The Score Gap Is The Story

The sharpest fact is the score gap. The settlement agreement says LOGZONE submitted a perfect NIST SP 800-171 self-assessment score of 110 in the Supplier Performance Risk System on October 13, 2021. It then says the Defense Industrial Base Cybersecurity Assessment Center of the Defense Contract Management Agency completed a Medium Assessment on February 2, 2024 that gave LOGZONE a score of -170, near the bottom of the stated -203 to 110 range.

That is exactly why self-attestation cannot be the end of the audit trail. A perfect contractor score and a later deeply negative government assessment are not minor paperwork noise. They raise direct public questions: who relied on the original score, what work continued after the assessment, what data was processed on the affected systems, and what remediation was verified before later invoices were paid?

DOJ says LOGZONE allegedly failed from May 2021 to March 2025 to implement certain NIST SP 800-171 controls that, if missing, could lead to significant exploitation of systems or exfiltration of sensitive defense information. The settlement also says $253,572 of the $507,144 payment is restitution.

Confirmed, Alleged, Pending

Confirmed by the settlement documents: LOGZONE agreed to pay $507,144 plus interest from June 1, 2026 until payment; $253,572 is designated as restitution; the covered contracts involved Navy work at Stennis Space Center; LOGZONE submitted a 110 self-assessment score in October 2021; DCMA’s February 2024 Medium Assessment resulted in a -170 score; and the agreement was signed in June 2026.

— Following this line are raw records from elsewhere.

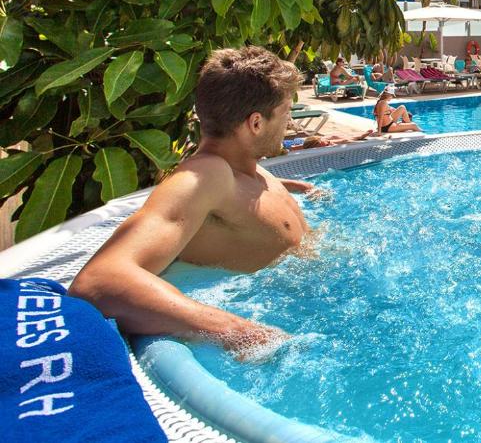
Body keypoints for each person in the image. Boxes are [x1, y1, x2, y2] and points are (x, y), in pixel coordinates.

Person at [70, 47, 318, 350]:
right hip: (285, 312)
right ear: (256, 123)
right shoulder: (206, 177)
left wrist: (295, 186)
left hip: (310, 292)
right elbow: (98, 280)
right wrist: (240, 332)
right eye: (285, 113)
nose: (289, 123)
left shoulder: (243, 165)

Alleged, not adjudicated: DOJ and the settlement agreement say the resolved claims are allegations only and that there has been no determination of liability. The brief should not be read as a finding that LOGZONE committed a crime or admitted liability.

Pending records: payment confirmation, remediation proof, the DCMA assessment summary, Navy contract officer records, any stop-work or risk-mitigation decisions, whether covered defense information was actually exposed, whether any subcontractors were involved, and whether suspension, debarment, or other administrative remedies were considered or reserved.

Why This Belongs On The Public Ledger

Defense cyber enforcement is often written like insider procurement news. The public version is simpler: if a contractor says it has the controls, the government should be able to verify the controls before sensitive work keeps moving. When a perfect self-score later meets a -170 assessment, the public deserves a receipt trail showing who knew what, when invoices kept being paid, and what changed after the audit.

The BadPD follow-up is the contract-control file: final payment, verified remediation, assessment history, agency risk decisions, and any later procurement consequences. A settlement closes one civil lane. It does not close the security-control ledger.